(Beginning of EXTRACTED RECORDS)

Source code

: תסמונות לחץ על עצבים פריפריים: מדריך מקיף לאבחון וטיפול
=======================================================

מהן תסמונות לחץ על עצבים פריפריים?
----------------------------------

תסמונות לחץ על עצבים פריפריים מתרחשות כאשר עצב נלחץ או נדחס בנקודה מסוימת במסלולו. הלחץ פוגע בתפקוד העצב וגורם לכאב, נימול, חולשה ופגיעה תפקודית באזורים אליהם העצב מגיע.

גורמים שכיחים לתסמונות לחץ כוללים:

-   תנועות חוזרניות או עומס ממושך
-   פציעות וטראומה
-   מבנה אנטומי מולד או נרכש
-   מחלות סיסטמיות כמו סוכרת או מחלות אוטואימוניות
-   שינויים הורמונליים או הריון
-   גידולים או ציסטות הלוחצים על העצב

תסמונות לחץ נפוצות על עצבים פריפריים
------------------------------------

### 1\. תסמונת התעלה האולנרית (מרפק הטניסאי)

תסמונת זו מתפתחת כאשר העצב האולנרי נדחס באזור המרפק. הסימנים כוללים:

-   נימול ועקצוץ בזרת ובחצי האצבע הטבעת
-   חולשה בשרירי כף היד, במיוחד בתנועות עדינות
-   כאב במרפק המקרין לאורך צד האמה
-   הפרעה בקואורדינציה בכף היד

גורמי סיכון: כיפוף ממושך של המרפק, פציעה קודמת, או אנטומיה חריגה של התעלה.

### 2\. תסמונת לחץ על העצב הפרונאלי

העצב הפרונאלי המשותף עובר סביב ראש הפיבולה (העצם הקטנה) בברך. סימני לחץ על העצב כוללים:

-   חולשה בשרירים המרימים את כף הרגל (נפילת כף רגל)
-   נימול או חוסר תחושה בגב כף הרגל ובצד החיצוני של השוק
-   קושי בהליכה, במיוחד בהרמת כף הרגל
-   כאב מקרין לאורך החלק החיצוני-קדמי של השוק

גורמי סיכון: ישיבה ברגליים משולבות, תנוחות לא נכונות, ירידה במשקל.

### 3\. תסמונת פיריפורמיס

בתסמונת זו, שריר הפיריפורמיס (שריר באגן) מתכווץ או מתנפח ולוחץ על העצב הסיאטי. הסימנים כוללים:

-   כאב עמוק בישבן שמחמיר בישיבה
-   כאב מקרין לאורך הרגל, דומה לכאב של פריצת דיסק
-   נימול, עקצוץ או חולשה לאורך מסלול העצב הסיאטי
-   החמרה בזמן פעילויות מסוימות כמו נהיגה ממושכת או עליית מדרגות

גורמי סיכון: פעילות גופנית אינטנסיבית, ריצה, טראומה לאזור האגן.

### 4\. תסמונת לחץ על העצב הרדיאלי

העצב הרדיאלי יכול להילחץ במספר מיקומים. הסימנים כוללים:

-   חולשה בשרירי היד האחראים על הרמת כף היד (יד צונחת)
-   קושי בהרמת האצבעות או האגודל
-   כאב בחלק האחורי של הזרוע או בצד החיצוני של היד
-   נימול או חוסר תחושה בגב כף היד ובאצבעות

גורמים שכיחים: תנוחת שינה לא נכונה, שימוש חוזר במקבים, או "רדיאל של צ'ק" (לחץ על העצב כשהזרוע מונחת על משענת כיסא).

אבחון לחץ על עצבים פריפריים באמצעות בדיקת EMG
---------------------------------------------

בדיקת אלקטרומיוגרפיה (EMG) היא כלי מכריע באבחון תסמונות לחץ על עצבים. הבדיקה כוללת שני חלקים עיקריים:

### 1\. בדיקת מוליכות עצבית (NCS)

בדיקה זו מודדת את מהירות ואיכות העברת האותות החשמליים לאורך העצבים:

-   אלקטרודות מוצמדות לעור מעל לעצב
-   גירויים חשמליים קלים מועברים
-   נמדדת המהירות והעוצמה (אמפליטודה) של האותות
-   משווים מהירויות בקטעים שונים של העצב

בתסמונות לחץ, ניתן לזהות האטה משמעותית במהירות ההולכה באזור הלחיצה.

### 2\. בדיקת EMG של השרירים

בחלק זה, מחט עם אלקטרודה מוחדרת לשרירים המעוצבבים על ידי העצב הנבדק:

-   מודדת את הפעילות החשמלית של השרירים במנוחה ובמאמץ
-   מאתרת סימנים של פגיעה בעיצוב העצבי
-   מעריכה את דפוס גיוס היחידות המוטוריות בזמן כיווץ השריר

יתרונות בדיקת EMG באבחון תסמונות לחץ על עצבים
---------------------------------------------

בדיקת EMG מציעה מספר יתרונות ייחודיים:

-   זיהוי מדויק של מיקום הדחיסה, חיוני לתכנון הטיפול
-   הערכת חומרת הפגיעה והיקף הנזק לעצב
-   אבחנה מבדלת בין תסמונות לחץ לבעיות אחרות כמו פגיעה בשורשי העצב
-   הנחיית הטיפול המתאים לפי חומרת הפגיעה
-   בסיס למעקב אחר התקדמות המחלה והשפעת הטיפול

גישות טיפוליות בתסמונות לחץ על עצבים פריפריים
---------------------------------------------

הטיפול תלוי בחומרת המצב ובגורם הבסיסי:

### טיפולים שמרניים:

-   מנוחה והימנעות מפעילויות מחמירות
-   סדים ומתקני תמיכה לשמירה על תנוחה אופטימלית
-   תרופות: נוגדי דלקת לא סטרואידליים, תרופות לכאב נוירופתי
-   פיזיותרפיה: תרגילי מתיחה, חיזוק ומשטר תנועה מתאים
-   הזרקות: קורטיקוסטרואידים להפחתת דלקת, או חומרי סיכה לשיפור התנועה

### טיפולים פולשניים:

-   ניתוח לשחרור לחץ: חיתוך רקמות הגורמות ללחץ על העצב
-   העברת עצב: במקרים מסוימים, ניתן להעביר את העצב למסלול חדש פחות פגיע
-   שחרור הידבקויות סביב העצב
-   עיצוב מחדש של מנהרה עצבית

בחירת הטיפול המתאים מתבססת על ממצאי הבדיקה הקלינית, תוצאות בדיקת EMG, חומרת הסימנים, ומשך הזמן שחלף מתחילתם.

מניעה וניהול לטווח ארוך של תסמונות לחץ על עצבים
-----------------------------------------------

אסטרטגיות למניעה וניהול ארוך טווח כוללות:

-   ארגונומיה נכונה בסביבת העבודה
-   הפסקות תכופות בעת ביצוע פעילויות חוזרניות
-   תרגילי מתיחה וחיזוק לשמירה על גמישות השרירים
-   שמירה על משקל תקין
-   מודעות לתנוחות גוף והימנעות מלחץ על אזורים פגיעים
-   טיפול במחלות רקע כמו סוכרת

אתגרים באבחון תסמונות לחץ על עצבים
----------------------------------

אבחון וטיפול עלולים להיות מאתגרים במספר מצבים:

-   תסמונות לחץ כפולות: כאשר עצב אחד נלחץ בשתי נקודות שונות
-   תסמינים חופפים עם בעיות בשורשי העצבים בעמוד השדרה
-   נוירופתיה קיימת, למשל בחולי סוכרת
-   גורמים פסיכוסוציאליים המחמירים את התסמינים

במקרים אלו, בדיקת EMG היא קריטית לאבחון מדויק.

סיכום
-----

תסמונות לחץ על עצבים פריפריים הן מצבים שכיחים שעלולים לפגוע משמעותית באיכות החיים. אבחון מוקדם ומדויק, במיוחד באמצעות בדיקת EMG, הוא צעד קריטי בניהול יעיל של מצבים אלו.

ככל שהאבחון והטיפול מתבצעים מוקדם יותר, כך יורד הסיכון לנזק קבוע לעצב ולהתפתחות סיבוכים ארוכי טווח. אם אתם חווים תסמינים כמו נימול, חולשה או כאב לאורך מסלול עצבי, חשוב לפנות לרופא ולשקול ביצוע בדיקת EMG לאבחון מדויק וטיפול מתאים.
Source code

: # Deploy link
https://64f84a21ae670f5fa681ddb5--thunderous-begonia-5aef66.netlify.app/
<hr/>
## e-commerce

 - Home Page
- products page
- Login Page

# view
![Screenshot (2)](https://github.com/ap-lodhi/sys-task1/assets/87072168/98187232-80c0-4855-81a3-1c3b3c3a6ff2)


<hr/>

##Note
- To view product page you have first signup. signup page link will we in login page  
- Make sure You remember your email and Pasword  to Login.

(End of EXTRACTED RECORDS)

TASK INSTRUCTIONS → Only the lines from the start of the material through the line containing "תסמונות לחץ נפוצות על עצבים פריפריים" should be repeated, and they should be repeated exactly.

ANSWER TO THIS TASK →
Source code

: תסמונות לחץ על עצבים פריפריים: מדריך מקיף לאבחון וטיפול
=======================================================

מהן תסמונות לחץ על עצבים פריפריים?
----------------------------------

תסמונות לחץ על עצבים פריפריים מתרחשות כאשר עצב נלחץ או נדחס בנקודה מסוימת במסלולו. הלחץ פוגע בתפקוד העצב וגורם לכאב, נימול, חולשה ופגיעה תפקודית באזורים אליהם העצב מגיע.

גורמים שכיחים לתסמונות לחץ כוללים:

-   תנועות חוזרניות או עומס ממושך
-   פציעות וטראומה
-   מבנה אנטומי מולד או נרכש
-   מחלות סיסטמיות כמו סוכרת או מחלות אוטואימוניות
-   שינויים הורמונליים או הריון
-   גידולים או ציסטות הלוחצים על העצב

תסמונות לחץ נפוצות על עצבים פריפריים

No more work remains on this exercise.